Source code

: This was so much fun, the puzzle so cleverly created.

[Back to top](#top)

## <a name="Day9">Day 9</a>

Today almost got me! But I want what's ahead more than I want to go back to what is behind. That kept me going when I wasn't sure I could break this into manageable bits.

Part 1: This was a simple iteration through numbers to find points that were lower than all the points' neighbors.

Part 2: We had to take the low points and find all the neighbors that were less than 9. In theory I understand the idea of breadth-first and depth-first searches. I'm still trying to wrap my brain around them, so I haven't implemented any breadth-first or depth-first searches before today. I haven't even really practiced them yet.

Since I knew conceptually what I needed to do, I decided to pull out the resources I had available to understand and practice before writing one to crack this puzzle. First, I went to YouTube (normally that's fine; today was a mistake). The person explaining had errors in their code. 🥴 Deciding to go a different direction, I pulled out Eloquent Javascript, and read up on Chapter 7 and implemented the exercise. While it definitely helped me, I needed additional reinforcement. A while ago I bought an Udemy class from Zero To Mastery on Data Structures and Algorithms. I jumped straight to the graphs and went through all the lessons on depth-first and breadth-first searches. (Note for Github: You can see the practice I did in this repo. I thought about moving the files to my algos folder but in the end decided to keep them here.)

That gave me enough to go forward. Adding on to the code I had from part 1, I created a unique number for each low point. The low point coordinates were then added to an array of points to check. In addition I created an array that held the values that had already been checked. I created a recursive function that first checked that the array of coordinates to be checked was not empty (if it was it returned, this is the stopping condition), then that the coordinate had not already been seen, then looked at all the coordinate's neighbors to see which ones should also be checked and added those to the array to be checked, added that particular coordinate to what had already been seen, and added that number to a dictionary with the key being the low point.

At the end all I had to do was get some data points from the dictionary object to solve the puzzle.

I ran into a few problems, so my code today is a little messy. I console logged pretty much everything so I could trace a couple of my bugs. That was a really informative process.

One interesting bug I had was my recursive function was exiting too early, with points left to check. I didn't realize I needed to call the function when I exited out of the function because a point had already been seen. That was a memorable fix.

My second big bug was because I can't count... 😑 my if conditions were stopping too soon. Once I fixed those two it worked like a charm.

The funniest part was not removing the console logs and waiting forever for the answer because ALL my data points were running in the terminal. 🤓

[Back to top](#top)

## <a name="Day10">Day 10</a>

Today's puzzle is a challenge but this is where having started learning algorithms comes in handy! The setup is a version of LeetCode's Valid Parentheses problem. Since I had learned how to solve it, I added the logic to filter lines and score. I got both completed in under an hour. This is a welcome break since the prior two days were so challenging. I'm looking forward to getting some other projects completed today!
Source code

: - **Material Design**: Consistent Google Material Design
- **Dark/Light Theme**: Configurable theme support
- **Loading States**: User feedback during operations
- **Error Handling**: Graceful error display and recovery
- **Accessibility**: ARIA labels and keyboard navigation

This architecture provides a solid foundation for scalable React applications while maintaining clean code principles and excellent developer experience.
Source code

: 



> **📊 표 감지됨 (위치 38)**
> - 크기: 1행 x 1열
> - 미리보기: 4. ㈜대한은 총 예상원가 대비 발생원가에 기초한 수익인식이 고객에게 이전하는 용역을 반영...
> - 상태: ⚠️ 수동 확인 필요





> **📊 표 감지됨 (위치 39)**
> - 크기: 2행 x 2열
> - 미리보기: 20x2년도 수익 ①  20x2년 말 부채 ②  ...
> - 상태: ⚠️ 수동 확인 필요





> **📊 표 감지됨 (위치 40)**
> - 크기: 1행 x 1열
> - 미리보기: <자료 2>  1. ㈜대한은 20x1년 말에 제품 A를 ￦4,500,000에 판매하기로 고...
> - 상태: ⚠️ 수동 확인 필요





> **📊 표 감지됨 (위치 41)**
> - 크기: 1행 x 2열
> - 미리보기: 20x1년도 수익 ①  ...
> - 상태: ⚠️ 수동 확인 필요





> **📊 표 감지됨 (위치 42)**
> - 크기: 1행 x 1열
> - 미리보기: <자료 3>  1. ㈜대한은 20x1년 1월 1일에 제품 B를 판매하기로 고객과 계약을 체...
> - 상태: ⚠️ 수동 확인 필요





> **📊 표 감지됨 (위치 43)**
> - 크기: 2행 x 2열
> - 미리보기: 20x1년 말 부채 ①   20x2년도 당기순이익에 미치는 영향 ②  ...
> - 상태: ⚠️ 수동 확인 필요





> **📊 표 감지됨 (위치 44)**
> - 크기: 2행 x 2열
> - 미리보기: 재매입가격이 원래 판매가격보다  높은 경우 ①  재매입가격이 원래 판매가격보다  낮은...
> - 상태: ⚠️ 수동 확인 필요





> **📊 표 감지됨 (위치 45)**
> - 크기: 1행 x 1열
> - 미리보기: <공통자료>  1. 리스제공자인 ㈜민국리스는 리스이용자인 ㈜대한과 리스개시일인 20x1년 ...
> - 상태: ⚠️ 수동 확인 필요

________________________

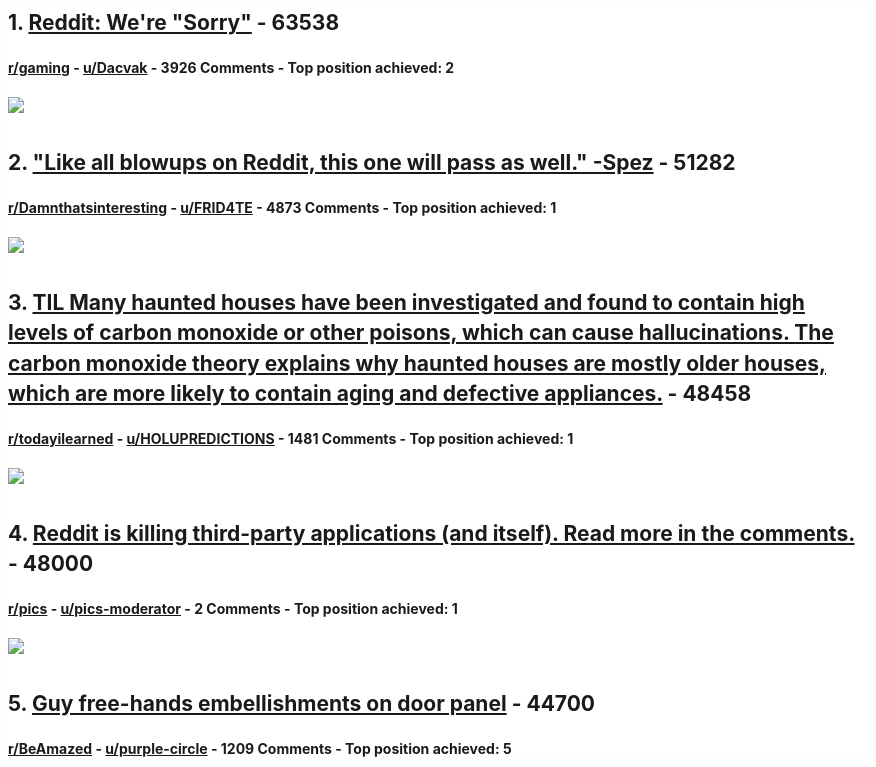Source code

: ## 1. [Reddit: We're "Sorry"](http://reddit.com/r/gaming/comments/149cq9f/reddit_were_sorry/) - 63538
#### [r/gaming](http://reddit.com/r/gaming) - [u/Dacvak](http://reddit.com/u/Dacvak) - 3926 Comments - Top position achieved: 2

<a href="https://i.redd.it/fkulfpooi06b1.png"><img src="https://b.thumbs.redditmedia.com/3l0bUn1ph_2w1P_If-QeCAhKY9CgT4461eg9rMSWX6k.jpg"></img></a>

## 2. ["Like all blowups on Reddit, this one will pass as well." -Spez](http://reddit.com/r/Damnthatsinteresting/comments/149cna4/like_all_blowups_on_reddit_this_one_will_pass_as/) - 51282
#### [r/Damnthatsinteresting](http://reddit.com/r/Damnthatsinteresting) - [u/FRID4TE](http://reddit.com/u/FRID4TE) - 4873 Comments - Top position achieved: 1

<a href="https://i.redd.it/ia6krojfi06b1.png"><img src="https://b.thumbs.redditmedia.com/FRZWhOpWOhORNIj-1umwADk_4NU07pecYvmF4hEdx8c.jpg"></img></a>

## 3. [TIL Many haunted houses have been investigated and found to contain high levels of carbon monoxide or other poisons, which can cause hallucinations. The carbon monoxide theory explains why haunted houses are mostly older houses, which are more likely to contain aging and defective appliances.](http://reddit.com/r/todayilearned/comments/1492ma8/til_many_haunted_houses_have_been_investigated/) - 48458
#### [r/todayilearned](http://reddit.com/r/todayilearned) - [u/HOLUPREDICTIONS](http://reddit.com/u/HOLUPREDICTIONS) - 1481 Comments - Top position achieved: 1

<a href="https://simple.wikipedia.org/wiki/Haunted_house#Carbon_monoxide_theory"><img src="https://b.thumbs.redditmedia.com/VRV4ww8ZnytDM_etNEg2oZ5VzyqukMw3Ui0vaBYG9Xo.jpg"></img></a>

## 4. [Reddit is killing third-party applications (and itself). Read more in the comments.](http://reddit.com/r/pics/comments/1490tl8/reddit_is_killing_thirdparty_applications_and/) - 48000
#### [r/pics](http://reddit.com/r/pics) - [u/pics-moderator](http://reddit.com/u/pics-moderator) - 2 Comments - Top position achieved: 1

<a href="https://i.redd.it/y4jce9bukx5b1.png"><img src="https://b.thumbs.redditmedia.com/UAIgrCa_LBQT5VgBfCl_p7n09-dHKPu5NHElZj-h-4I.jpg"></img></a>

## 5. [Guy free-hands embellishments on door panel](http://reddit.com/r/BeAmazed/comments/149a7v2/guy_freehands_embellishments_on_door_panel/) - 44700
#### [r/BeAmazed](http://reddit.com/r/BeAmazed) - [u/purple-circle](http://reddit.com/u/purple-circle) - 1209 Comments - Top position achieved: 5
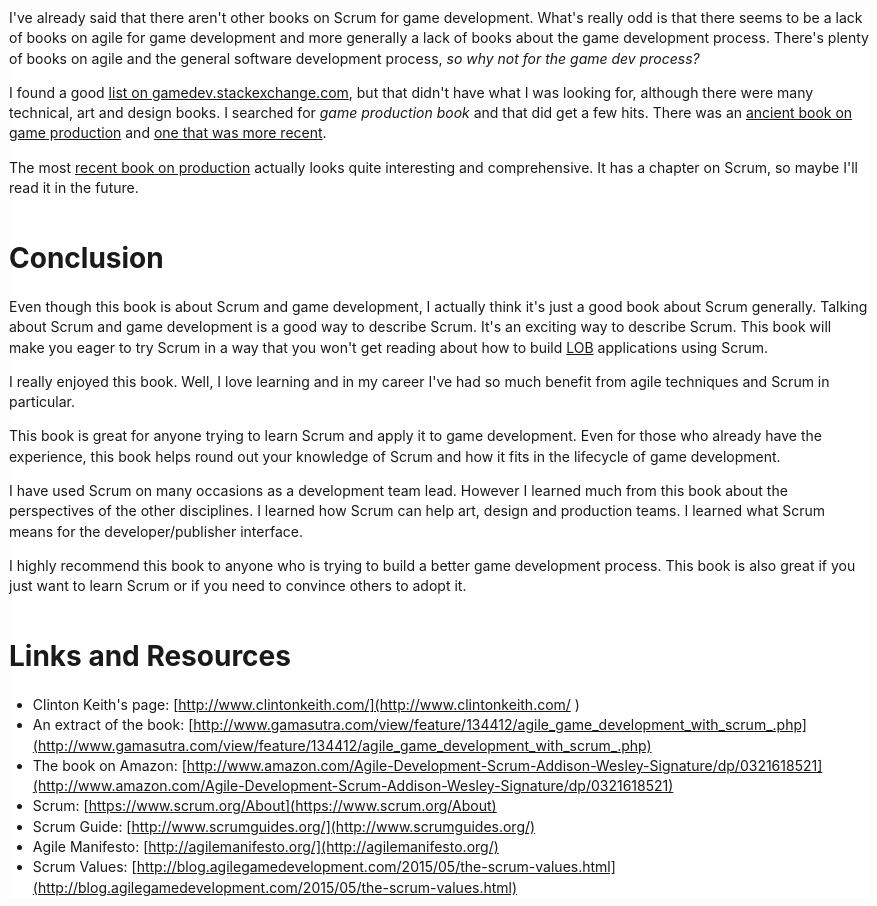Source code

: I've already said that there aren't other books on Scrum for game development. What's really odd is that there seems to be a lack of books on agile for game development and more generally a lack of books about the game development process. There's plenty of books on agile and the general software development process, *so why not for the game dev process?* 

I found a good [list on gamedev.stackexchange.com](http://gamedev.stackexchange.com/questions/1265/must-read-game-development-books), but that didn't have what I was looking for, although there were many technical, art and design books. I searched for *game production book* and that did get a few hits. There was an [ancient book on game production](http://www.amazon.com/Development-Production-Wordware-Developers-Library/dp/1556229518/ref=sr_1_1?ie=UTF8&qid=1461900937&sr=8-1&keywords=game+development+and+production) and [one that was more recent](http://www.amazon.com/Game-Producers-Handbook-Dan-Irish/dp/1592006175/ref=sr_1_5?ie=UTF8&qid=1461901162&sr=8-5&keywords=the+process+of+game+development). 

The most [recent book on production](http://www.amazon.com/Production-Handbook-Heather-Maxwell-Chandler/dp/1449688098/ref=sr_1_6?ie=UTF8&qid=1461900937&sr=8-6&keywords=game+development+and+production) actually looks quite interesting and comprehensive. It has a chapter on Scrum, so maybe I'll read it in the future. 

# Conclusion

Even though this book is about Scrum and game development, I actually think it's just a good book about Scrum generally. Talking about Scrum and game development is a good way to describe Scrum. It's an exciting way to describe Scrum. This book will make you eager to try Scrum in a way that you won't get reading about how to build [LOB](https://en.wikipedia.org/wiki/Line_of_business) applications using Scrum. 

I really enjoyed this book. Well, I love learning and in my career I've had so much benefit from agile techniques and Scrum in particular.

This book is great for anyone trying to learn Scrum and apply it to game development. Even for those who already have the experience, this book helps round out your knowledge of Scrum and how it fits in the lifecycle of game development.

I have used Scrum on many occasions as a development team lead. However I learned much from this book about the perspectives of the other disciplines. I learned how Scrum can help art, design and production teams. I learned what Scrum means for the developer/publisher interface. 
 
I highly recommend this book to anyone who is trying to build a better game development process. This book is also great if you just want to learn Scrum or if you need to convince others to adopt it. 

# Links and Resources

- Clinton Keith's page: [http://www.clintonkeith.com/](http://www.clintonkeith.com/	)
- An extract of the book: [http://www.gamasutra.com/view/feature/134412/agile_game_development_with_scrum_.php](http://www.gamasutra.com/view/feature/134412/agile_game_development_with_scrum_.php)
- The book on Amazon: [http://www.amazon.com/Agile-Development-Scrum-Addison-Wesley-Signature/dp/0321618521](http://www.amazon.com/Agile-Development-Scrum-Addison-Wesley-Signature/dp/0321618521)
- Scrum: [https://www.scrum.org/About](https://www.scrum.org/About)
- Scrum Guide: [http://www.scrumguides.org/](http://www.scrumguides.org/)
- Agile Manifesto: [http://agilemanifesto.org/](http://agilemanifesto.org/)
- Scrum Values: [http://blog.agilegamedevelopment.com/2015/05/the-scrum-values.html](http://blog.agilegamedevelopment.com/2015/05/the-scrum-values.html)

________________________

DIRECTIVE: Copy back the listing above exactly, but only from the line with "이전하는 용역을 반영..." through the line with "A를 ￦4,500,000에 판매하기로 고...", both ends included.

YOUR RESPONSE:
> - 미리보기: 4. ㈜대한은 총 예상원가 대비 발생원가에 기초한 수익인식이 고객에게 이전하는 용역을 반영...
> - 상태: ⚠️ 수동 확인 필요





> **📊 표 감지됨 (위치 39)**
> - 크기: 2행 x 2열
> - 미리보기: 20x2년도 수익 ①  20x2년 말 부채 ②  ...
> - 상태: ⚠️ 수동 확인 필요





> **📊 표 감지됨 (위치 40)**
> - 크기: 1행 x 1열
> - 미리보기: <자료 2>  1. ㈜대한은 20x1년 말에 제품 A를 ￦4,500,000에 판매하기로 고...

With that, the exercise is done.